Kadrosuna rağmen fragmanları merakımı uyandırmamıştı ama hazır boşken bakayım dedim ve maalesef yanılmadım. İlk bölüm iyi kadro toplamanın her zaman iyi dizi oluşturmayacağının sonuçlarından sadece biri olmuş. Sıkıcı, ruhsuz, soğuk ve fazla steril bir dünyası var. Karakterlerle bağ kurmak imkansız ve hal böyle olunca dizi zaten 1-0 geride başlıyor. Ayrıca bahar gelmişken böyle karanlık bir işin başlaması da yanlış zamanlama gibi geliyor zira eylül veya ocak dönemine daha uygun. Oyunculuklar (beklendiği gibi) gayet iyiydi ama senaryo bu kadar mesafeli olunca onlarla da pek bağ kuramadım. Yine de Hasibe Eren'i komedi dışı bir karakterle (Makbule, Gülistan, Pelin ve Şennur'un yeri ayrı) görmek oldukça ilgi çekiciydi ki üstüne düşüp biraz mizah da katarlarsa izlemesi daha keyifli olabilir. Hatta aklı olan onu bu diziden alıp ayrı proje yapar diyeyim ama nerede o ticari zeka.

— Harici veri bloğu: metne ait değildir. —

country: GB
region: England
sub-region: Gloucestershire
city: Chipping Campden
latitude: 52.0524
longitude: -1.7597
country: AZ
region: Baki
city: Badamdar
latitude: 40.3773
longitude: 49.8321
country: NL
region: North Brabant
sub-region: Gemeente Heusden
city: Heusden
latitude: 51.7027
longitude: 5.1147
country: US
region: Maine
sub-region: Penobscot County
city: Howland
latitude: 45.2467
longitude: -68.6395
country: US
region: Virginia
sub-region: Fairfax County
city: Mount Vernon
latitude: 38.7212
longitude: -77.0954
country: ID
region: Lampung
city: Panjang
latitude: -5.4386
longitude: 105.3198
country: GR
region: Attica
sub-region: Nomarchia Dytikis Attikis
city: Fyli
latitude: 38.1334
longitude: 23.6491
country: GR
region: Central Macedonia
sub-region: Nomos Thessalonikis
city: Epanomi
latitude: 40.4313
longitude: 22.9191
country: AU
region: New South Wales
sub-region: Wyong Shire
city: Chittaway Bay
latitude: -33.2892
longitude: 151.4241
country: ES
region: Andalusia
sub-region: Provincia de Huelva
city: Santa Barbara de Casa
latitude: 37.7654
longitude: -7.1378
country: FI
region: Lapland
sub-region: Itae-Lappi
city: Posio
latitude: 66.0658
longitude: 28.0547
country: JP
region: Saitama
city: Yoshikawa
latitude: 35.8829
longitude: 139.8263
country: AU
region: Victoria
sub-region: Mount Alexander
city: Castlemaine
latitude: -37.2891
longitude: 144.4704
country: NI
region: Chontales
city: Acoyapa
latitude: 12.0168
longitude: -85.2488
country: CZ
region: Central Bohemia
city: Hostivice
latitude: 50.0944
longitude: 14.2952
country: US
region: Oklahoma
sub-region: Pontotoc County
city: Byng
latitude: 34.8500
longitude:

Başlamadan önce bu dizi ATV'de ne alaka demiştim ama yüz tane suç işlediği bilinmesine rağmen elini kolunu sallayarak dışarıda gezen mafya babası ve yakınını korumak için adaleti yanıltmayı göze alan savcı baba karakterleriyle tam da oraya uygun bir hikaye aslında.
Fakat diziyle ilgili genel düşüncem un var, helva var ama pasta tam pişmemiş şeklinde. Yine de kadroya yazık olmamasını ve ileride daha iyi, akıcı ve zımba gibi bölümler gelmesini isterim zira uyarlamayı yanlış anlayıp işi copy-paste haline getiren Yalancı vakasını tekrar yaşamak istemeyiz. Limon Film Avlu dolayısıyla uyarlamalara az çok alışkın ama yine de pek güven veren bir firma değil maalesef. Dua edelim ki bu diziden ödeme krizi haberleri gelmesin.
Bu arada ölen çocuk Ulan İstanbul'da Hayati'nin oğlunu oynayan çocukmuş ki görünce aradan geçen yıllara hayıflanasım geldi. Yani dizi hala aklımda ama dile kolay üstünden 7-8 sene geçmiş resmen zamanın zalimliği tekrar tekrar suratıma çarptı.
Bölümle ilgili en iyi şey Bu Son Olsun'la bitmesi oldu bu arada.